Dear, Salty: Greetings from Brazil! I’m an American who recently moved to São Paulo and I’m loving the food scene here. However, when I dine out, I often worry about the language barrier. When I try to order in Portuguese, I feel it’s great practice but I have this nagging thought that I’m slowing down my server, especially due to accent/pronunciation differences. On the other hand, if I order by simply pointing to menu items, I feel it may be seen as cold or blunt.
If you are serving someone who doesn’t speak English, do you like it if they try to order verbally or do you prefer if they just point to something on the menu? Or is it more a general matter of how busy you are at the time?
G in SP
I have never worked in a restaurant in Europe—if only!—and it’s not often that we get international visitors in Salty’s diner. But I’ve traveled enough and chatted up enough people to answer your question.
You should definitely give ordering in Portuguese the old college try, especially now that you live abroad. It’ll help you practice your speaking skills, which I don’t have to tell you will come in handy if you plan to live abroad for more than two days. Second, and most importantly, you’re showing courtesy to the locals by at least trying to speak their language. Even if your pronunciation or accent isn’t perfect, when combined with pointing at the menu—just to be safe—you’ll probably get your order across.
Maybe ordering in a foreign language makes it more a bit more likely that your order could be misheard, but that could be a silver lining. You’ll get to try something new! Expand your horizons! Of course, if you need to convey something important, like an allergy, maybe you’ll want to get confirmation that the server understood you. For severe allergies, you might even consider printing a card with your allergies or typing it into a translating app.
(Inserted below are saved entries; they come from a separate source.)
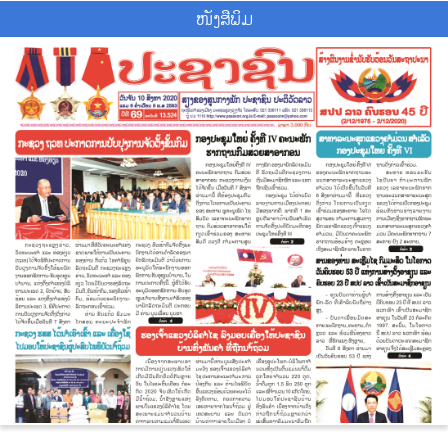
ໜັງສືພິມ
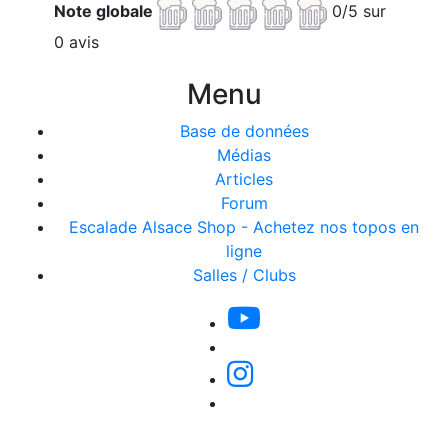
Note globale
0/5 sur
0 avis
Menu
Base de données
Médias
Articles
Forum
Escalade Alsace Shop - Achetez nos topos en
ligne
Salles / Clubs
It’s easy to fall back on English as the “universal language,” but it’s America-centric to assume that the whole world will just default to English to help us out. Putting the effort into at least attempting another language is to many people a sign of respect. I’m not guaranteeing some server won’t snicker at your attempts to pronounce polvo à lagareiro, but at least you’ll be making an attempt. When I was on vacation in Paris years ago, most servers and bartenders spoke English, but my hotel concierge told me they’d appreciate it if I stumbled my way through French first before they finally cut me off with “I can speak with you in English.” Getting out of your comfort zone shows that you’re trying. Maybe some servers will offer right away to switch to English, but I don’t see the harm in using Portuguese.
I mean, if the tables were turned, I wouldn’t be bothered in the least at a non-English speaker ordering in English at my diner. Actually, they’d have to, since I don’t speak any other language fluently. As long as I can understand that you want steak and eggs and toast, I don’t care how heavy your accent is.